Data to use:
------------------------------------

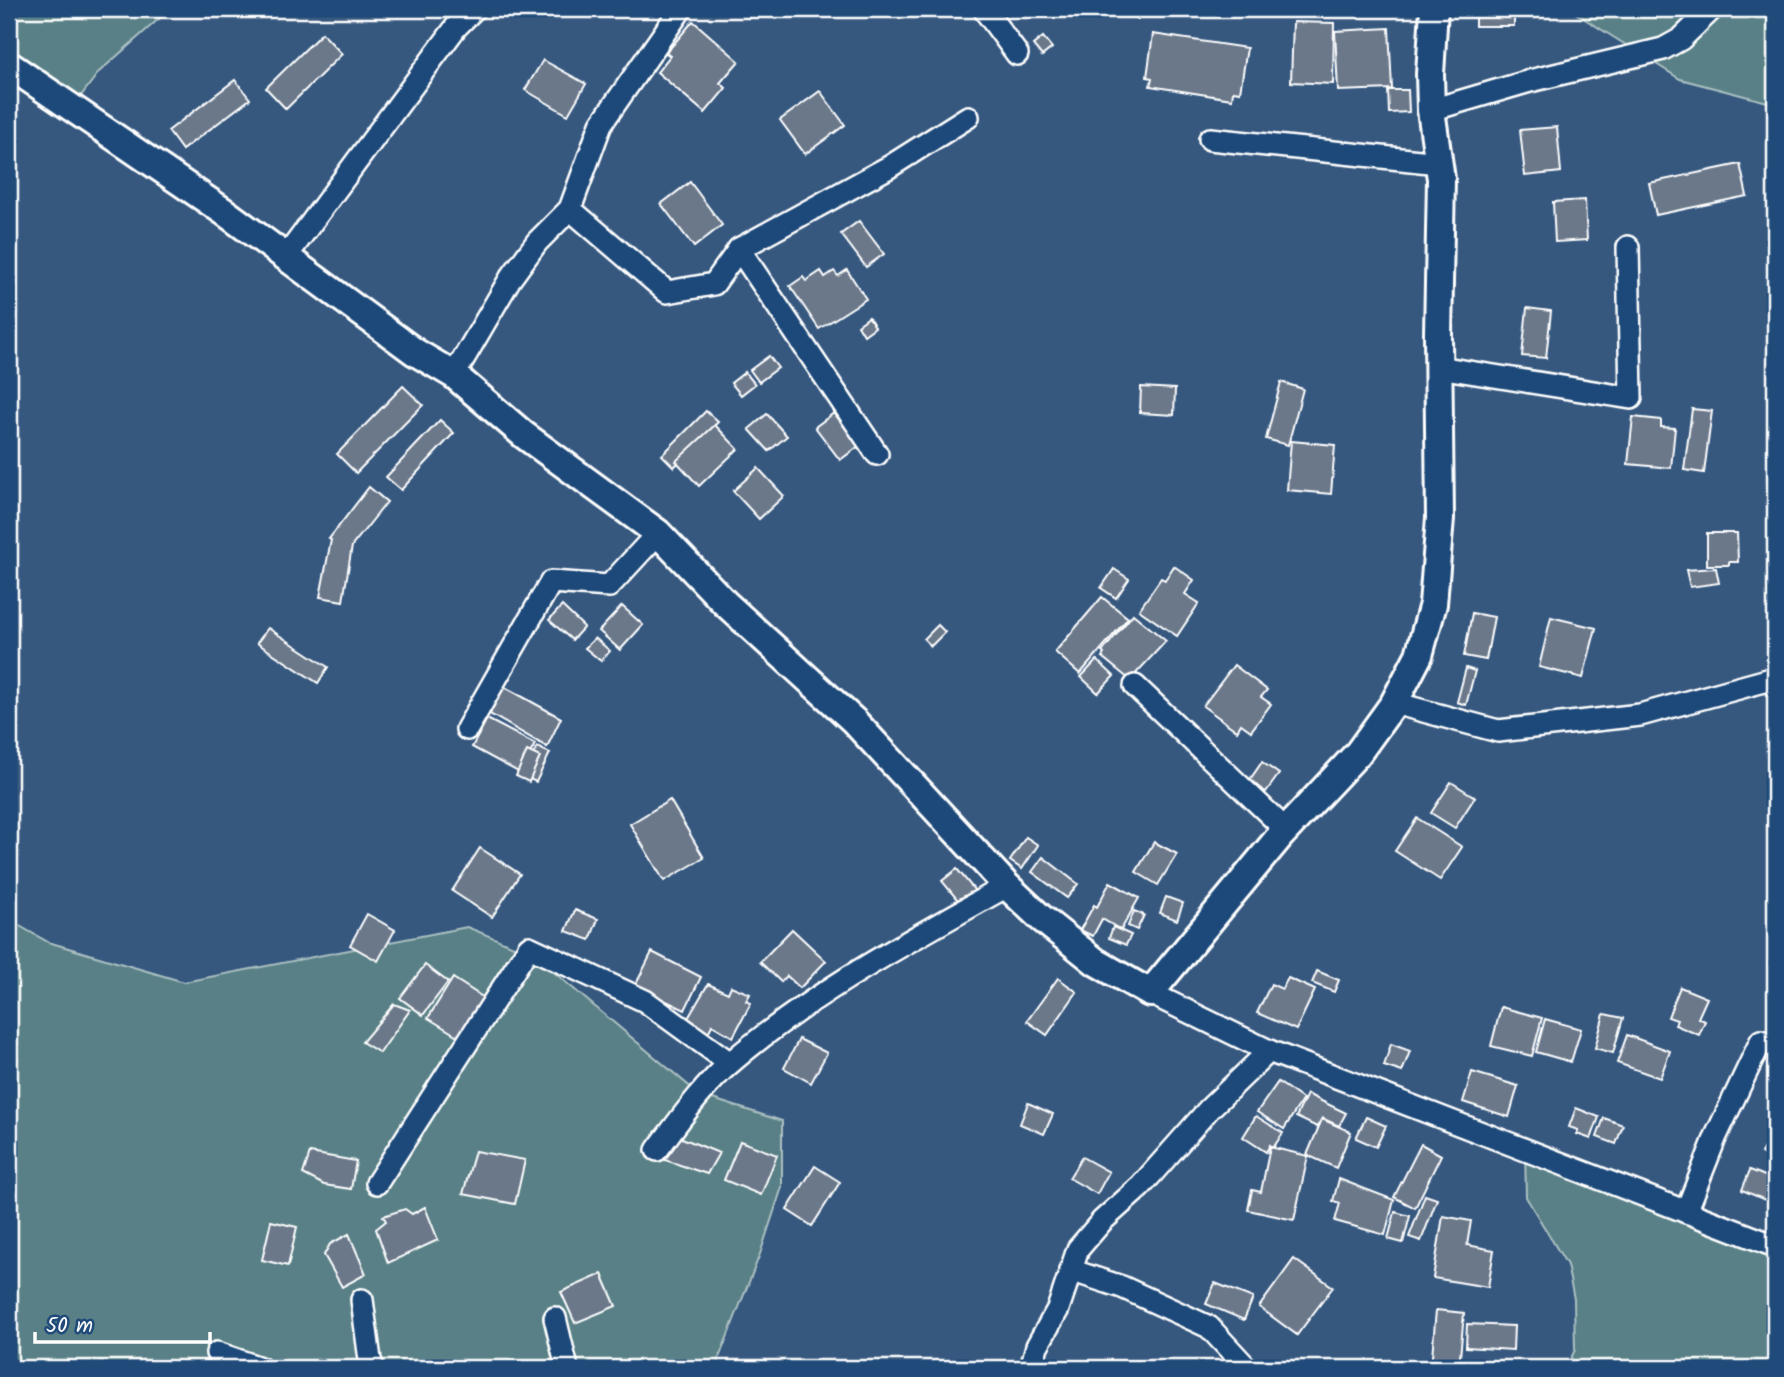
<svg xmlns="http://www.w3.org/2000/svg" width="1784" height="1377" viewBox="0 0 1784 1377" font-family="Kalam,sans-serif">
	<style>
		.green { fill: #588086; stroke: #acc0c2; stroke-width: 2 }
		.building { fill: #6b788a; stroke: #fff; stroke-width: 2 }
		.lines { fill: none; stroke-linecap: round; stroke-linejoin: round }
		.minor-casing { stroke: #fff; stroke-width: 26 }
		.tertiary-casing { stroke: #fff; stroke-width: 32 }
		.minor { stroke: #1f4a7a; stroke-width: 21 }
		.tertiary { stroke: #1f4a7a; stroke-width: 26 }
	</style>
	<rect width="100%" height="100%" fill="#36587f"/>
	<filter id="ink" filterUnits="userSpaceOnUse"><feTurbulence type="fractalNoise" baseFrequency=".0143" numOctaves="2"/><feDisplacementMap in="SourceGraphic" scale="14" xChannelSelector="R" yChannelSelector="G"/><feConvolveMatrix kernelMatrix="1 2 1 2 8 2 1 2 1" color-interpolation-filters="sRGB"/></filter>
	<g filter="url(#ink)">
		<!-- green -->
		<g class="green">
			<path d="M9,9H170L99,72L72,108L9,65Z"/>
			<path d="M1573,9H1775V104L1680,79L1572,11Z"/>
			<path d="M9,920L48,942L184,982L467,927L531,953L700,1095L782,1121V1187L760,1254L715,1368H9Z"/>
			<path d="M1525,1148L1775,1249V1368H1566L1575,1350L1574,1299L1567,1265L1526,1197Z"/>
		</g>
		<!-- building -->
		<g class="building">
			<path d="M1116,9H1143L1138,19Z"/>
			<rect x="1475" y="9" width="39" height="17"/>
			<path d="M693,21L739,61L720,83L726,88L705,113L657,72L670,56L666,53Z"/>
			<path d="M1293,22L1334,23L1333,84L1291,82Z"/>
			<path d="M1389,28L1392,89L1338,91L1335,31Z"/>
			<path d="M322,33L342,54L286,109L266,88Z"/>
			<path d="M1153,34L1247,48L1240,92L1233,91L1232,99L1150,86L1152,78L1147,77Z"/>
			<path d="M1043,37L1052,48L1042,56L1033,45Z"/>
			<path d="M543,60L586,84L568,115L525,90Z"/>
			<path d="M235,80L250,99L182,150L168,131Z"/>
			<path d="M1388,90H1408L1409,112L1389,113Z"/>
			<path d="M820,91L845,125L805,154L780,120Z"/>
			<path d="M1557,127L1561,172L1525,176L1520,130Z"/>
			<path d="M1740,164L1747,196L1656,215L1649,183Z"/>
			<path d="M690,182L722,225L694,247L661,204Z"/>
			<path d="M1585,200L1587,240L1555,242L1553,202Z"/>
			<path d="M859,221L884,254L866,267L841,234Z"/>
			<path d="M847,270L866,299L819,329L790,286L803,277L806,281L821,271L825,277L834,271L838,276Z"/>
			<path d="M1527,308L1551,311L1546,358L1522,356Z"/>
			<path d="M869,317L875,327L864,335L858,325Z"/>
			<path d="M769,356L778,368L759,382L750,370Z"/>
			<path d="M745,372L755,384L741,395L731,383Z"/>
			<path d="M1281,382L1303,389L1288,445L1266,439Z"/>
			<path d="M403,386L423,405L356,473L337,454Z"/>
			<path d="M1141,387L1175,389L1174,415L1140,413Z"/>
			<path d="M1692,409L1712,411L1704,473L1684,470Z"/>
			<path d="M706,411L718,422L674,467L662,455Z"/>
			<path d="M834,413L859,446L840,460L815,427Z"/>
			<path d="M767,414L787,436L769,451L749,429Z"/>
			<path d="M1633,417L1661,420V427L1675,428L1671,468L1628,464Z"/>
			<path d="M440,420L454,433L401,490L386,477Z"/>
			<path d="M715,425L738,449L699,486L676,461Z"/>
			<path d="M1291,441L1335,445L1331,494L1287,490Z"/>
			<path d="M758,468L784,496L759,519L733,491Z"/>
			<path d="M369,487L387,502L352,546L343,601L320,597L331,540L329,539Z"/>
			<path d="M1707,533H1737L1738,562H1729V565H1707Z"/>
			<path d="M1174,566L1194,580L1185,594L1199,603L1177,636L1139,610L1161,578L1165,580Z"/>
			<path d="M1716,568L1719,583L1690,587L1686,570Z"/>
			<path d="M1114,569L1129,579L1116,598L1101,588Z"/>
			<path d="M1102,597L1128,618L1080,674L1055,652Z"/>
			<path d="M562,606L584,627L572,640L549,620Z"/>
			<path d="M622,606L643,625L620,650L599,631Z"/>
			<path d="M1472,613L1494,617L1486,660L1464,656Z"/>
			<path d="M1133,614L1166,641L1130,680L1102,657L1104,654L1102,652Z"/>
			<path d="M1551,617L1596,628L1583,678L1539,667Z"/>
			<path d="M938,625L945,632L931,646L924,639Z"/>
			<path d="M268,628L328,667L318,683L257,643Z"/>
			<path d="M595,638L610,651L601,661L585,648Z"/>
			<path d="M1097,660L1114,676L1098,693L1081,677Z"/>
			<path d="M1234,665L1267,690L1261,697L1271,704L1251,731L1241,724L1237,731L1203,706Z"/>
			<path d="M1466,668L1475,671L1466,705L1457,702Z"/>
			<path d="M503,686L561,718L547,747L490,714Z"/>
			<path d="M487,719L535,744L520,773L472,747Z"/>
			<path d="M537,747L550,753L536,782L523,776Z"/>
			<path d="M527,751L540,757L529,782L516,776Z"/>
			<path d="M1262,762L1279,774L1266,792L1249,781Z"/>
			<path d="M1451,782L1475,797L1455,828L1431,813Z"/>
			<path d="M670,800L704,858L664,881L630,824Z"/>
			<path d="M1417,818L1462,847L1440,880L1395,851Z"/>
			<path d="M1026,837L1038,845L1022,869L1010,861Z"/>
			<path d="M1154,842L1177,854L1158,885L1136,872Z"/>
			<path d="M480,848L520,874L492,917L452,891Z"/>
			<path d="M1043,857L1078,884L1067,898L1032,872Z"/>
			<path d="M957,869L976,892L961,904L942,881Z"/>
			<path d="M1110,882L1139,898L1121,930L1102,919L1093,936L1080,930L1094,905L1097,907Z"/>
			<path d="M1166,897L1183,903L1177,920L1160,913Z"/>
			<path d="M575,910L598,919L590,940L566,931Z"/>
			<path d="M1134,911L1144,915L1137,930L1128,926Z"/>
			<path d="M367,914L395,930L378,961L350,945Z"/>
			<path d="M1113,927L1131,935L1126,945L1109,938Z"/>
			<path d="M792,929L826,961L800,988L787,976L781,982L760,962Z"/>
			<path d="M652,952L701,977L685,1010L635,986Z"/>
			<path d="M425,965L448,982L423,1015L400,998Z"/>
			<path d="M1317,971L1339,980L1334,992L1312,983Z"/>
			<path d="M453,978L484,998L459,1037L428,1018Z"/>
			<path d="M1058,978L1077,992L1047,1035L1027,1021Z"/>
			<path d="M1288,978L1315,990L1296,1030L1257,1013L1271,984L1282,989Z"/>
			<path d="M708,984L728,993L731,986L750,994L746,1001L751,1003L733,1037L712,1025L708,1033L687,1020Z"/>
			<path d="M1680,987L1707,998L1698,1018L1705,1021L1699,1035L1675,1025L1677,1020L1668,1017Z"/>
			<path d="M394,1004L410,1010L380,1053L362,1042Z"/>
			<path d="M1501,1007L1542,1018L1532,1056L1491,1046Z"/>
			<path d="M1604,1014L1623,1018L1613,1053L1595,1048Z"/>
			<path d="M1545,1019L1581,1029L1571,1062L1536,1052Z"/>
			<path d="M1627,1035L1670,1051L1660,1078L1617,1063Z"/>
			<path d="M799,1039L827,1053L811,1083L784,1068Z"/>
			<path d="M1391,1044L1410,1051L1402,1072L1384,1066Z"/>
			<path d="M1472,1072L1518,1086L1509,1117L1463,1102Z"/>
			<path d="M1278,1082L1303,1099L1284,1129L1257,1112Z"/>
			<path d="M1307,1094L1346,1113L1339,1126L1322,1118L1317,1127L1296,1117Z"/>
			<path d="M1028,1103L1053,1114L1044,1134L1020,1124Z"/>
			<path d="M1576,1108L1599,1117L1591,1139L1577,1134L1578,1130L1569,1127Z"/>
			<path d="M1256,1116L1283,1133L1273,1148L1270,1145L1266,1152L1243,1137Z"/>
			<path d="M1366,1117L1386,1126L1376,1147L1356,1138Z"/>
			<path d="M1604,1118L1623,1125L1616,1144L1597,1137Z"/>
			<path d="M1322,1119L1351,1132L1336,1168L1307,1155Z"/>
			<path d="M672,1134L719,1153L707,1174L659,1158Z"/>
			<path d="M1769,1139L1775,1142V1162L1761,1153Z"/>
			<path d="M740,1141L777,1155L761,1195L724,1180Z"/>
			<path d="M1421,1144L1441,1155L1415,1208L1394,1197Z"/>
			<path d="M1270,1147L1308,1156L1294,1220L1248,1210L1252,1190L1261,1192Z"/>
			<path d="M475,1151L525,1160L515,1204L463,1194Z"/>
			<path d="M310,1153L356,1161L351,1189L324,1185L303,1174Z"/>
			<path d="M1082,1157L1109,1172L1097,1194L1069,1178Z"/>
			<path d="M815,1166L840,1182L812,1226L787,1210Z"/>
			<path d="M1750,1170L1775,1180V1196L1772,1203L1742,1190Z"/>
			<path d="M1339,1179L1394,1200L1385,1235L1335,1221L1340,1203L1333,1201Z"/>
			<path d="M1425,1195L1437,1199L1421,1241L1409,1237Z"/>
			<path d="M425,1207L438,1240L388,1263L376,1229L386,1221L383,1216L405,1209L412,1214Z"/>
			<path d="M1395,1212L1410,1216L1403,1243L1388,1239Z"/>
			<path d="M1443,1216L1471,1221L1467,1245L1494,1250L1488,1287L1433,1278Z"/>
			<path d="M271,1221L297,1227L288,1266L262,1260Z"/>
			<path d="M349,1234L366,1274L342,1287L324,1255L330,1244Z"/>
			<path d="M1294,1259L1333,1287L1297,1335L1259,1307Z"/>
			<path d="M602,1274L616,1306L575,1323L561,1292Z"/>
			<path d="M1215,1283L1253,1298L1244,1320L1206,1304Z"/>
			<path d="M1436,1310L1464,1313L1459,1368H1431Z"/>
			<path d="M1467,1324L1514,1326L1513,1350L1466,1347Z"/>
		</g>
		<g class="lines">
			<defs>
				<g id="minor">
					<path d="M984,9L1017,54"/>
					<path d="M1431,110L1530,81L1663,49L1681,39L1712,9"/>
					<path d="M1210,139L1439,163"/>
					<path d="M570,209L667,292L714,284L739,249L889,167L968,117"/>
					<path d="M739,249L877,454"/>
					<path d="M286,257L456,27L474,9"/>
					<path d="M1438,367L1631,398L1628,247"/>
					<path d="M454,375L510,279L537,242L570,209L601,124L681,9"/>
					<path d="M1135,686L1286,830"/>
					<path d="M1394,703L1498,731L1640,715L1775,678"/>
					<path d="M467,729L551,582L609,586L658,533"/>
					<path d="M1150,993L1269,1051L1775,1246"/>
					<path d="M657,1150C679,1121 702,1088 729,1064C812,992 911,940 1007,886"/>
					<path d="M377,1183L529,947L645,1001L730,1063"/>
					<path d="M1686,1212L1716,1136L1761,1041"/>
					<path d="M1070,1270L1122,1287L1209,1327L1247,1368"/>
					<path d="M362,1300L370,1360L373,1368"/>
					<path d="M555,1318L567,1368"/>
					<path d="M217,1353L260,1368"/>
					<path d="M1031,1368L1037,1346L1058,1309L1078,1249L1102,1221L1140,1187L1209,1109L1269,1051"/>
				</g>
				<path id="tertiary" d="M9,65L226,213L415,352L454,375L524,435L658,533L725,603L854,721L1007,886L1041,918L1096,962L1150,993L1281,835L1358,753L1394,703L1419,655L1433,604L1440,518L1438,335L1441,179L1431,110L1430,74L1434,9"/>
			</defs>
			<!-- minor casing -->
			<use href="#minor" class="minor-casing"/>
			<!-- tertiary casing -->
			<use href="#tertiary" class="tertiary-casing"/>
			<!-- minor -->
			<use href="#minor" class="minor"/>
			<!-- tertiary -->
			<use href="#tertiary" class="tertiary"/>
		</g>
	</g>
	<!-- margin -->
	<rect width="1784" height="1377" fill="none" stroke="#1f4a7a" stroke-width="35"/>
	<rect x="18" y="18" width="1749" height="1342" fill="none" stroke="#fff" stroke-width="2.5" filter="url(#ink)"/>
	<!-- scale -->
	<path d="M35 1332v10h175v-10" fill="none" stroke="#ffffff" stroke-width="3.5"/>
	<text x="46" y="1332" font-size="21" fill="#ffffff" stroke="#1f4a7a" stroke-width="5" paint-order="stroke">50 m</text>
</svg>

------------------------------------

Problem description: The expected result is every line above containing the string "lines".

Answer box:
		.lines { fill: none; stroke-linecap: round; stroke-linejoin: round }
		<g class="lines">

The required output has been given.